(ENTRIES SUPPLIED begins)

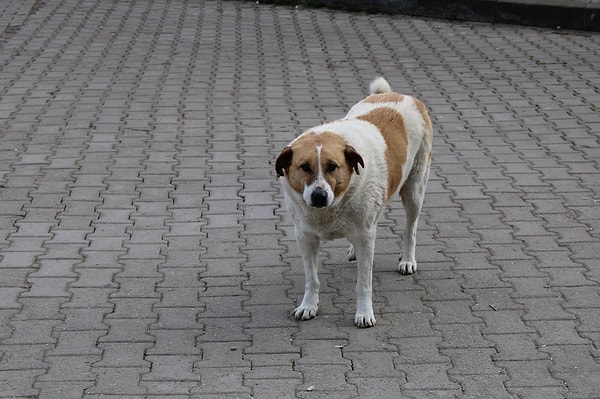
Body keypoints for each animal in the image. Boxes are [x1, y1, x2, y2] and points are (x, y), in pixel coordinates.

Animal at [274, 78, 434, 328]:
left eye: (332, 166)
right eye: (304, 167)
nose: (319, 196)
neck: (331, 208)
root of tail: (399, 95)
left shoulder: (365, 236)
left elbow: (364, 283)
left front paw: (364, 313)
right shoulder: (305, 237)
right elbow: (312, 279)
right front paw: (309, 305)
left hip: (415, 189)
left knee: (411, 228)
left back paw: (407, 259)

(ENTRIES SUPPLIED ends)

■ **YOUR OBJECTIVE**
Repeat each line, unchanged, from the line that contains "left shoulder: (365, 236)" to the end of the listing above.

■ **PROBLEM SOLUTION**
left shoulder: (365, 236)
left elbow: (364, 283)
left front paw: (364, 313)
right shoulder: (305, 237)
right elbow: (312, 279)
right front paw: (309, 305)
left hip: (415, 189)
left knee: (411, 228)
left back paw: (407, 259)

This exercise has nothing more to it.